PDI is open source, however there's also a commercial paid version available (Pentaho Enterprise Edition). It provides additional tools, versioning, interoperability with enterprise schedulers, extensive customer support and is relatively cheap looking at etl tools market average. Depending on the sales agreements it is an average of 15k USD per year.

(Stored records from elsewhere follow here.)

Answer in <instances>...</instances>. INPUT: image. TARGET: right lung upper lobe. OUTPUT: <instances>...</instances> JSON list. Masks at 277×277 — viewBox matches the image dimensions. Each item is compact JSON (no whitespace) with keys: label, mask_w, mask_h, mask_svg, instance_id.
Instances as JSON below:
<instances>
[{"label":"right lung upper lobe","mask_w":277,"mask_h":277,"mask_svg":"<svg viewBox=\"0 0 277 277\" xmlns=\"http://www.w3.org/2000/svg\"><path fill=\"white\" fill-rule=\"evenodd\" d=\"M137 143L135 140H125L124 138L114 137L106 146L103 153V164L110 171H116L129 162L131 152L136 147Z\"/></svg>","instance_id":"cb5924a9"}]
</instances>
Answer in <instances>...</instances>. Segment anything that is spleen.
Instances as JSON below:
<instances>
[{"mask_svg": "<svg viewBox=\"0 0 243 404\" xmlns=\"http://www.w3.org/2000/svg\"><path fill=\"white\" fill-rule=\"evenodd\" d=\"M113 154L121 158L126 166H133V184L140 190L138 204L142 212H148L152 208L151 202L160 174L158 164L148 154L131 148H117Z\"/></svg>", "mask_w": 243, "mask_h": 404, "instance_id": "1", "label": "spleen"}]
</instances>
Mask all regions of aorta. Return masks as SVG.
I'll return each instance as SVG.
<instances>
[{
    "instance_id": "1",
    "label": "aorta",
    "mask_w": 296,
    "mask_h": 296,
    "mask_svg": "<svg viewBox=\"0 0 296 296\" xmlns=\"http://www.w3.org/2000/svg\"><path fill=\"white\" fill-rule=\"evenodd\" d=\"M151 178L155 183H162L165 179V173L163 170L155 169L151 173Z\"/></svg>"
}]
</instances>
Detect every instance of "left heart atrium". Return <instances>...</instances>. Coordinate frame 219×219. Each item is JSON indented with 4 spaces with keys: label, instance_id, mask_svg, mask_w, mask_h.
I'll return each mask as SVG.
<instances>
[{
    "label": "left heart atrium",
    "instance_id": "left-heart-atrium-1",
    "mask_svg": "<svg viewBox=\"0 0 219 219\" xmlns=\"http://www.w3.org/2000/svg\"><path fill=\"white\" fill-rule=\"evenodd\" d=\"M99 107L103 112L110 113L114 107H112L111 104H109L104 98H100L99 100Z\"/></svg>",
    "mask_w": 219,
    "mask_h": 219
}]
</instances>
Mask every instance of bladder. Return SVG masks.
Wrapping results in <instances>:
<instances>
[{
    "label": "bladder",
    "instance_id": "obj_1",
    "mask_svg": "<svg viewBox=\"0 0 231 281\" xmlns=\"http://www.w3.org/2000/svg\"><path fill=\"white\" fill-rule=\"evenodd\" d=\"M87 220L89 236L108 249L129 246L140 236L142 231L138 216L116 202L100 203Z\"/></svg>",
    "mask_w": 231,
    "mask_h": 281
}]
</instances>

Pentaho Data Integration tools

PDI is a platform which contains the following development tools:

  • Kettle Spoon - an ETL development graphical tool where the data integration flows can be created (called transformations, chained as jobs).
  • Pan and Kitchen - command line tools which facilitate execution of jobs and transformations
  • Carte web server - a very basic tool used to execute etl processes remotely and implement partitioning and parallel execution.

PDI Strengths

  • The open source version of PDI is completely free and very easy to set up, configure and start to use right away in a few simple steps
  • Learning curve - anyone with BI / DW / ETL background can learn and start using Pentaho after a few hours of basic introduction. It has a very intuitive and rich in features user interface. A good starting point might be the Pentaho ETL tutorial
  • Impressive long list of connectors - it can read from and write to a number of sources and targets, including ODBC, JDBC, real time, queues, Kafka streams, AWS S3 / Redshift, EMR, Cloudera, Salesforce and many many more. For example the ease of setting up a connection to a folder with a bunch of excel files could make other commercial etl vendors jealous.
  • Support for Python, R, Spark (MLlib)
  • Integrates well with other open source BI solutions (including Big Data tools and realtime analytics)
  • Can be easily extended with Java
  • Scripts and formulas can be written using various programming languages
  • Open source community, forums and lots of web resources
  • Available in AWS Marketplace
  • PDI Enterprise edition relatively cheap (15-20k) comapred to other ETL's like Infa, Datastage, AbInitio which start at around 200k and can go up to a million.

PDI Weaknesses

  • Lack of easy monitoring, error handling and scheduling
  • Large, enterprise-wide deployments might not perform good enough
  • Team development (groupwork) not supported very well and difficult
  • It does not integrate well with the other Pentaho BI products family. In fact it's a totally separate tool
  • Up to version 4 it was lightweight and portable (just a few megabytes), however starting from version 5 it has become heavier, it has exceeded 1GB, on execution it takes time to initialize the runtime environment. Would be neat to still have an option to have a powerful data integration tool on a small pendrive without the need to install anything.
  • Pentaho has a label of open source platform, thus for some big organizations it's difficult to get green light for start using it (no SLA, support and maintenance agreement for open source version), perhaps lack of marketing power and battlecards against big commercial ETL providers.

Apache Hop and Pentaho Data Integration

Pentaho Data Integration (PDI) and Apache Hop share a common history, as Apache Hop originated as a fork of PDI. Both projects stem from the same foundational codebase, with PDI initially developed under the Pentaho umbrella, where it became a widely used tool for ETL processes. Over time, as the needs of the data integration community evolved, a group of developers sought to create a more modern, modular, and flexible platform, leading to the creation of Apache Hop. While both tools retain similarities in their core functionalities and concepts due to this shared origin, Apache Hop has diverged to focus on addressing limitations in PDI, such as enhancing modularity, supporting DevOps practices, and improving integration into modern CI/CD workflows. This shared history means that users familiar with PDI will find many concepts and tools in Apache Hop recognizable, even as Hop pushes toward a more contemporary data engineering environment.